● WORK REQUIRED
According to the fireplace remodel text, by how much was the firebox raised from its previous ground-level position?

● SOURCE DOCUMENT
■ ■ ■ ■ ■ ■ ■

Thanks for your input! I agree with you too, but really there's no room for wood below. This is a living room... anywhere on sides of fire box would make you sort of walk around it... The space is already there above... and those little free standing wood holders are really too small for a good evening of fire...
The heatform came out with no problem. Used a 4.5" grinder, cut in sections... The chimney stack, directly above, stayed firmly in place...Was not resting on heatform. Hired an experienced fireplace mason for this..did not want chimney tiles to come crashing down.
We had the firebox and smoke-shelf rebuilt. The fire box, priviously on ground level was raised 5" to make fire more visible/interesting and allow for a hearth. That was a bigger job than expected.
We had planed to add an insert, but the beauty of fresh fire brick gave me pause... The pictures show where I'm at now.
The walls surrounding fireplace were uneven, so I will add a perfectly level new wall... The design plan is to go with a Modern look. It's probably going to be a dark grey tile (almost black), ceiling to hearth all one color. Hearth, a flat finish dark granite.
Please Note: Looking for feedback!
When I removed the plaster wall I found a cubbyhole area (above firebox). Now I'm trying to incorporate into design. It might make a fine wood storage area but sort-of an odd place for it?
We want a modern clean lines look for whole wall.. having a hard time picturing how to make the wood storage area work. Any design, or functional idea would be very welcome.
I (and my welder) modified our 1962 Superior HeatForm Fireplace to accommodate a Hearthstone Clydesdale insert. I left most of the HeatForm in place because the steel was in good shape. What remains of the HeatForm provides an excellent heat shield for the Clydesdale, which by the way, has a considerable fire viewing area.
I suggest that you consider installing one of the many modern, high efficiency fireplaces in your new opening. If not that, then consider one of the inserts that have a modern - not traditional - look. I base my suggestion on energy efficiency and heat loss from the typical fireplace. You would gain considerable net plus heat from an energy efficient fireplace or insert. Or you many have enough space for a hearth stove.
New design idea...
Removing wall on right side, so fireplace is centered. Creating more open space in room.
Adding an 8" surround design, to warm-up or, add personal touch to "monolithic" "cold" "clean" modern tile look.

■ ■ ■ ■ ■ ■ ■

[Records from a data source]
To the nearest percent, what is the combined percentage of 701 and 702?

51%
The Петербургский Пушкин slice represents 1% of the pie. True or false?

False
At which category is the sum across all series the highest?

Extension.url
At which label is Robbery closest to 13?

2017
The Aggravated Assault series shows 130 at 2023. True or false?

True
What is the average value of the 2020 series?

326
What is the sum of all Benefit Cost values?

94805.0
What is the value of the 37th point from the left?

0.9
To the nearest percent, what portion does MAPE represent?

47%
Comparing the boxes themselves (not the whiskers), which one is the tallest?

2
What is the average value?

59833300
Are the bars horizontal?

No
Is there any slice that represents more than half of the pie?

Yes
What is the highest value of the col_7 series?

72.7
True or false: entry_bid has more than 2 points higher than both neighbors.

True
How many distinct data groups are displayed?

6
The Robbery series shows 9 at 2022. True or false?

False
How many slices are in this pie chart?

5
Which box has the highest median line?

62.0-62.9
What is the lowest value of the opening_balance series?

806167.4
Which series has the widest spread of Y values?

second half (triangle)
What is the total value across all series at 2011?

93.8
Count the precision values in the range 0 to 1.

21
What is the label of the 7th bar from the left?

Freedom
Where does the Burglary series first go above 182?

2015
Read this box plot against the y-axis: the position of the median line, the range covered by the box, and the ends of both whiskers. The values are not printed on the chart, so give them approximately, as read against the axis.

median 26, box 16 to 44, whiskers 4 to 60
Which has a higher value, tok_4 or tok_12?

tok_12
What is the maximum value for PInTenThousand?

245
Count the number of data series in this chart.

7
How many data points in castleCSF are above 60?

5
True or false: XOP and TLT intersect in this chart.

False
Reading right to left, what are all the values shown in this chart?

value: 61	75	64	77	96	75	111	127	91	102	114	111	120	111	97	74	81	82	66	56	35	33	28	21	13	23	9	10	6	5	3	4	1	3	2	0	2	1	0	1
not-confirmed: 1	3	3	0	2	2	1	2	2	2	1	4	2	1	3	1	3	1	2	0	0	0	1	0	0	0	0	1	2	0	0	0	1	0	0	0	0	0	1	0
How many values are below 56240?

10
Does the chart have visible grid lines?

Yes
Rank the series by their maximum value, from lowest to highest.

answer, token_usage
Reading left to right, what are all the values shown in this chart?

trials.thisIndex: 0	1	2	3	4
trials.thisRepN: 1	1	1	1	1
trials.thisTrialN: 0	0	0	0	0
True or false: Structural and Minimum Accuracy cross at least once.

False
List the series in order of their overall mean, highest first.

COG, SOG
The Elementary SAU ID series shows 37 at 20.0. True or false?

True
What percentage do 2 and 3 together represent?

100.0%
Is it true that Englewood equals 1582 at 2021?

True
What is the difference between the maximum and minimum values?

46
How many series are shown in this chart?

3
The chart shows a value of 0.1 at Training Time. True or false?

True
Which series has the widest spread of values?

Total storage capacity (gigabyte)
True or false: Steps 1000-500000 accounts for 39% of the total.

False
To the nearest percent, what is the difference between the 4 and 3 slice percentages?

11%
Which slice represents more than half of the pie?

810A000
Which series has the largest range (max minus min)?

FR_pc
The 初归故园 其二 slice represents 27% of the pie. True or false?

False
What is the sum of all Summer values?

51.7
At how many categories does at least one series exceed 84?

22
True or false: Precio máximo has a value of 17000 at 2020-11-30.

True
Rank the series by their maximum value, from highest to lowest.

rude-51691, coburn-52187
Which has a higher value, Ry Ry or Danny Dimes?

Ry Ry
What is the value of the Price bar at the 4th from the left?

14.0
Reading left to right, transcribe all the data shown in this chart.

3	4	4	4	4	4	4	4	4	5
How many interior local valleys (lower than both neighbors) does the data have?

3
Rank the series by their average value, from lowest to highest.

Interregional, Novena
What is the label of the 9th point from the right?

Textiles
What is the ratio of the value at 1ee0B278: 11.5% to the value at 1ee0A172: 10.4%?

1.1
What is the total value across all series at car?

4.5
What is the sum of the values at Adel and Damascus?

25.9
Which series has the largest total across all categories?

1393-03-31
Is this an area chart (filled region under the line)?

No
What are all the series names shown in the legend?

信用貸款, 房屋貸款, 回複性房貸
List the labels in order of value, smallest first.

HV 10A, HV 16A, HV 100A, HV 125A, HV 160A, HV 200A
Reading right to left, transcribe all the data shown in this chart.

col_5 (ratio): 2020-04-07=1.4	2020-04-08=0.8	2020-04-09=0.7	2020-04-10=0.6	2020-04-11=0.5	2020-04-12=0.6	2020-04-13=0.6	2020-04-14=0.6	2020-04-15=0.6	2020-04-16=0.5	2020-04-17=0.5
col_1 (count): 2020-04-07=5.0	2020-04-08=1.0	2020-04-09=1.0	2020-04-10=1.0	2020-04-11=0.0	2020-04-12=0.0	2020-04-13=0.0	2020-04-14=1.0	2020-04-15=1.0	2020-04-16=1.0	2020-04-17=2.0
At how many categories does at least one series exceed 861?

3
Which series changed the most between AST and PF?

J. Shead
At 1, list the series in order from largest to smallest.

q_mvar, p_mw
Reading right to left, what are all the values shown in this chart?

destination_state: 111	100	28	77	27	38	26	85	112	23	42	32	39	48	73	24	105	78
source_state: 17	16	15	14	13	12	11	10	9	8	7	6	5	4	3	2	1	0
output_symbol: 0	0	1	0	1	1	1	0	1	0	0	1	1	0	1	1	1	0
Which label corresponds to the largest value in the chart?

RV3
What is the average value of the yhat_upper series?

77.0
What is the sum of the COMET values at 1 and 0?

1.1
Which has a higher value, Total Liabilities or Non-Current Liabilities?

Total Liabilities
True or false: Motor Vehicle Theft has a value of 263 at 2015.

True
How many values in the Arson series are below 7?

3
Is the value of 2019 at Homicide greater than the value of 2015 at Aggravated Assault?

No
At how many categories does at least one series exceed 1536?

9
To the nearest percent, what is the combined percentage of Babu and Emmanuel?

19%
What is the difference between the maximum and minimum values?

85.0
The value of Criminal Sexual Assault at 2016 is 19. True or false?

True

■ ■ ■ ■ ■ ■ ■

● TASK RESPONSE
5 inches.